It’s February Vacation Week in our world, so with barely contained glee we drove to Maine yesterday to dump deliver Charlotte on her grandparents’ doorstep to spend the week with them.

No kid for a whole week! The possibilities are endless! The realities, of course, are a fair bit less so. The times being what they are, it’s not like we’re jetting off to Monaco or basking like lizards on the beach at Cozumel. After the perfunctory visit with the in-laws, we spent a couple of hours revisiting some of our old haunts in Portland. Our favorite coffee shop has a new name, but they still serve the “Joe Conrad” (half hazelnut coffee, half hot cocoa), so we enjoyed a cup, gawked at the vast number of empty storefronts on Exchange Street, tried to remember what was in them when we lived there, gave up, and drove home. The day was capped by watching the season premiere of “Amazing Race” and having cheese plate for dinner. Almost too much excitement to bear, I know.

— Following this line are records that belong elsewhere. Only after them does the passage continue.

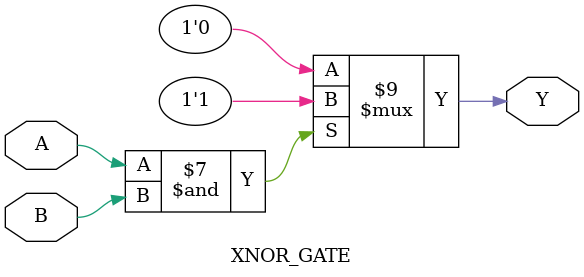
<source format=v>
module XNOR_GATE (output reg Y, input A, B);  //declaring the module
always @ (A or B) begin
   if (A == 1'b0 & B == 1'b0) begin            //states that if both A and B are 0
       Y = 1'b1;                               //then Y has to be 1
   end
   if (A == 1'b1 & B == 1'b1) begin            //states that if both A and B are 1
       Y = 1'b1;                              //then Y has to be 1
   end
   else 
       Y = 1'b0;                             //1’b0 means 1 bit in the binary number system, and its value is 0
end
endmodule                                   //used to terminate the module
</source>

Charlotte is just as glad to be free of us for a week as we are of her, I am sure. Now that spending a week with Grandma has become SOP for school vacations, she has a whole agenda of must-do items for them to accomplish. There’s lunch at Friendly’s one day, shopping at the dollar store another, going to the movies, dropping in on the ladies at the Town Hall so Grandma can show her off, and possibly even swimming at the Y. Grandma is expected to have an ample supply of Little Debbie snack cakes at all times. Bridget made sure Charlotte went loaded with craft projects, bedtime books, and her school journal to fill up the quieter hours. For this visit, the extra added double bonus is that Aunt Martha and Uncle Yang are also there for the holiday weekend, so they get to do some of the activities that the grandparents are too old and frail to manage, such as sledding. Who could ask for anything more?

While it’s fun for us to be able to go out a couple of weeknights for dinner and movies and such, the real appeal of the week is the break from being Charlotte’s personal slave. No morning rush hour to get her delivered to school, no chauffeuring to and from her several activities, no fighting over doing homework. I love my child, but anyone who says they actually LIKE being a parent is either lying or deranged.

The week will go by all too fast, I know, and we’ll be back to the daily grind in the blink of an eye. Somehow Charlotte will have to readjust to the less-than-total pampering that she gets, and we will have to go back to picking up heaps of dirty clothing off the living room floor and trying not to trip on the mountain of stuffed animals on her bedroom floor. But the promise of April Vacation Week will dance in all of our heads like a twinkling pixie of mirth.